- Para Location within Rajasthan Para Location within India
- Coordinates: 25°52′41.63″N 75°11′10.57″E﻿ / ﻿25.8782306°N 75.1862694°E
- Country: India
- State: Rajasthan
- District: Ajmer
- Named for: Pareshwar Nath Mahadev

Government
- • Type: Democratic
- • Sarpanch: Smt. Govind Kanwar Rathore

Area
- • Total: 23.6 km^{2} (9.11 sq mi)
- Elevation: 440 m (1,440 ft)

Population (2011)
- • Total: 3,752
- • Density: 159/km^{2} (412/sq mi)

Languages
- • Official: Marwari, Hindi
- Time zone: UTC+5:30 (IST)
- Pincode(s): 305 408
- Area code(s): +91-1467-XXX-XXXX
- ISO 3166 code: RJ-IN
- Vehicle registration: RJ-48 (Kekri)

= Para, Rajasthan =

Para is a village in Kekri district, in Rajasthan state of India. As of 2011 census of India, its population is 3,752.

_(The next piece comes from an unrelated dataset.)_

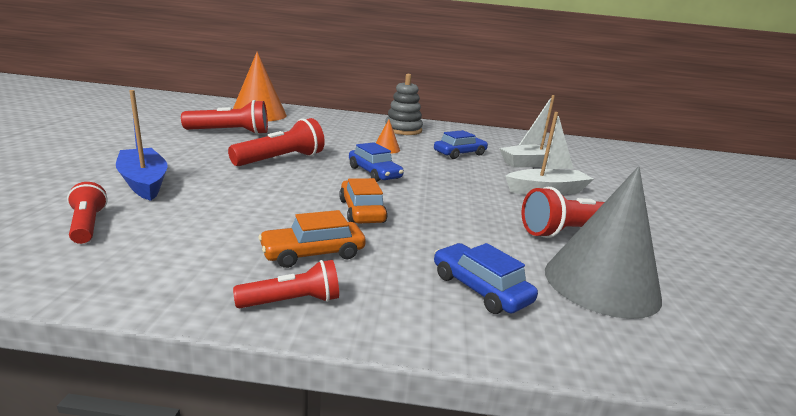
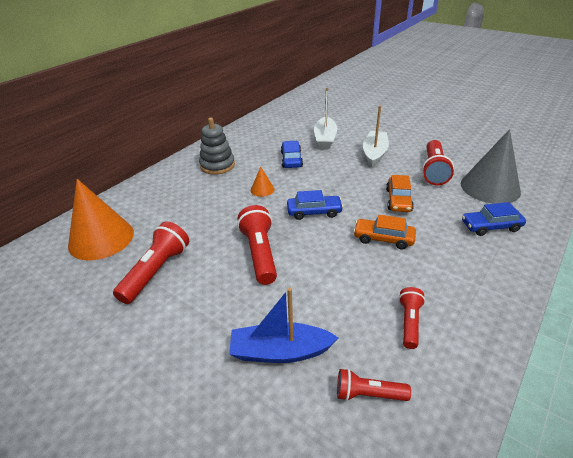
camera: 55 degrees left, 15 degrees up
(293, 301) = (498, 298): red flashlight -> red flashlight (409, 322)
(313, 253) = (441, 276): orange car -> orange car (398, 200)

It is located at a distance of 408 km from the Indian capital New Delhi, 148 km from the Rajasthan capital Jaipur, 92 km from the district headquarter Ajmer and 12 km from the tehsil headquarters Kekri.

==Toponymy==
There is a legend associated with the origin of the name Para. It says that the name Para came from the name of Lord Shiva temple which is situated at the southern corner of the village which is called as Pareshwar Nath Temple. The name Pareshwar eroded gradually to become what is now as Para. one temple also Laxminath mandir this temple have also same feeling like pareshwar Madhav in village .The temple is very good

==Geography==

Para is about 12 km from tehsil headquarter Kekri, 92 km from district headquarter Ajmer, 148 km from state capital Jaipur, 119 km from Kota, 115 km from Bhilwara, and 405 km from the national capital New Delhi. It has an average elevation of 440 meters.

==Demographics==
As of 2011, Para had a population of 3752 According to census of 2011.The majority of population is Hindu which accounts for over 99%, with a few Muslim and Jains The overall literacy rate for the village is 44.45%. 59.14% males and 28.99% females were literate. The sex ratio was 950 females per 1,000 males.

==Transport==
Para is situated on the state highway RJ SH 26 which connects two major cities of Rajasthan Ajmer and Kota. Regular bus service from Rajasthan State Road Transport Corporation ltd is available from New Delhi, Bhopal, Ujjain, Indore, Ajmer, Kota, Bhilwara, Udaipur, Nagore, Bikaner, Jodhpur and other major cities.